Thread-0开始印刷《Thinking in Java》
Thread-0在写锁中获取到了读锁
Thread-0印刷完成
Thread-1开始学习《Thinking in Java》

We can see that the read lock is successfully obtained in the write lock, but it is always blocked read lock. Note that lock upgrade is not supported!

Why ReentrantReadWriteLock does not support lock escalation

The main purpose is to avoid deadlock. For example, two threads A and B are reading, A upgrade requires B to release the read lock, B upgrade requires A to release the read lock, and wait for each other to form an infinite loop. It's okay if you can strictly guarantee that only one thread is upgraded at a time.

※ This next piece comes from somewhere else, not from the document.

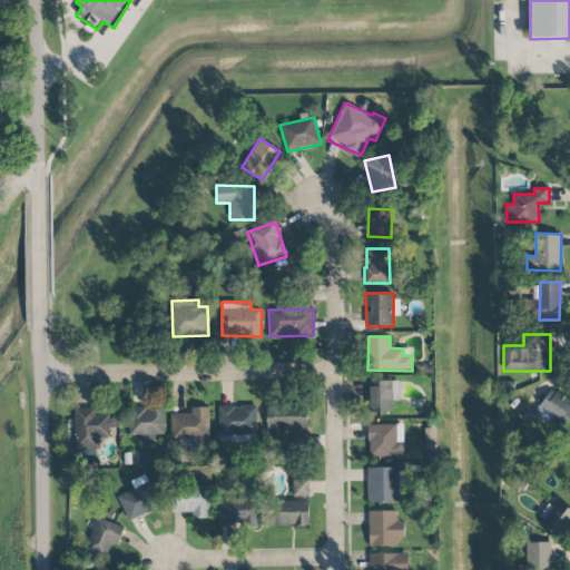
[(399,381),(365,381),(366,412),(393,412),(393,401),(399,401),(399,381)]
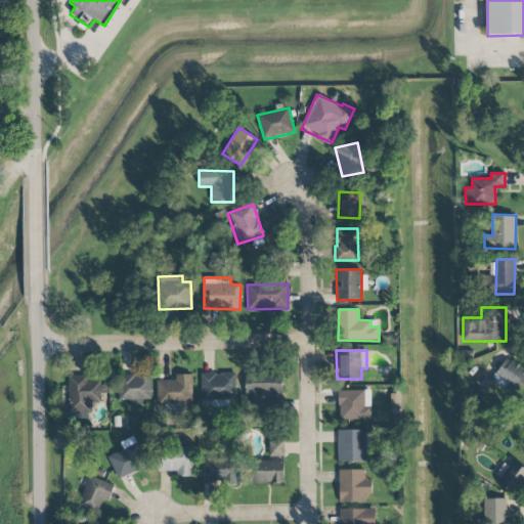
[(493,378),(482,370),(474,384),(488,393),(496,379),(517,391),(523,379),(523,366),(507,356),(493,378)]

It is reflected in the tryAcquireShared method and fullTryAcquireShared, such as the following judgment:

if (exclusiveCount(c) != 0) {
    if (getExclusiveOwnerThread() != current)
        return -1;

The meaning of the code is: when the write lock is held, if the thread holding the lock is not the current thread, it will return the failure to acquire the lock, otherwise it will continue to acquire the read lock. Call it lock downgrade.

Summary

1. Features of read-write locks: read locks are shared locks, write locks are exclusive locks, and read locks and write locks cannot exist at the same time
2. Queue-cutting strategy: In order to prevent thread starvation, read locks cannot be queued
3. Upgrade strategy: only downgrade, not upgrade
4. ReentrantReadWriteLock is suitable for reads more and writes less, which can improve concurrency efficiency, while ReentrantLock is suitable for ordinary occasions

Summarize

ReentrantReadWriteLock cleverly uses the high 16 bits of the state value of AQS to indicate the number of read locks acquired, and the low 16 bits to indicate the reentrant times of the thread that acquired the write lock, and operates on it through CAS to achieve read-write separation, which is very It is suitable for use in scenarios with more reading and less writing.